Start of Block
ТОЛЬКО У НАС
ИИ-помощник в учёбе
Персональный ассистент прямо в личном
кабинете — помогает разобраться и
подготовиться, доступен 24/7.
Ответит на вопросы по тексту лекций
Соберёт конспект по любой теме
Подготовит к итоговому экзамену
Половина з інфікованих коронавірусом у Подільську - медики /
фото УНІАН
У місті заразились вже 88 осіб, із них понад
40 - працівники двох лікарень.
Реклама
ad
End of Block
Start of Block
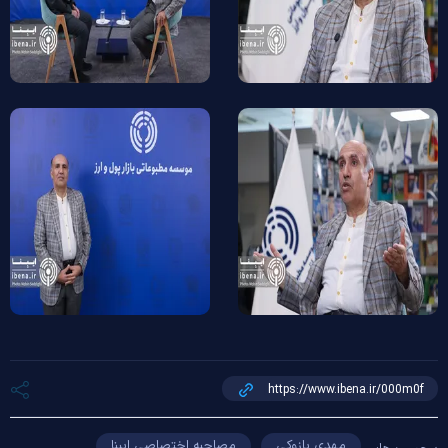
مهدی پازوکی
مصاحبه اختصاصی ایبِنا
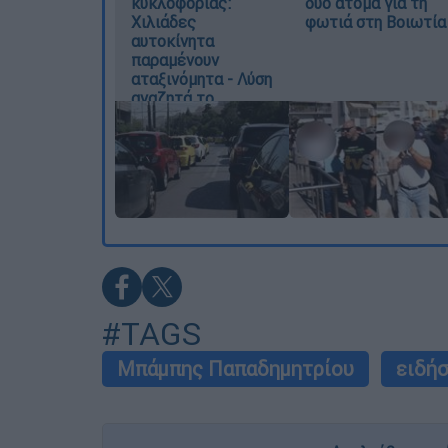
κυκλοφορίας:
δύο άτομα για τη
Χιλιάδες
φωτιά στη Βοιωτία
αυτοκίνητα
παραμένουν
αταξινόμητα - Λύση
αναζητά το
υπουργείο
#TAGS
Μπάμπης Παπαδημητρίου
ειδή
End of Block
» **THE TASK**
Output the lines above exactly, but only those between the line holding "ИИ-помощник в учёбе" and the line holding "Подготовит к итоговому экзамену", inclusive.

» **FINISHED TASK**
ИИ-помощник в учёбе
Персональный ассистент прямо в личном
кабинете — помогает разобраться и
подготовиться, доступен 24/7.
Ответит на вопросы по тексту лекций
Соберёт конспект по любой теме
Подготовит к итоговому экзамену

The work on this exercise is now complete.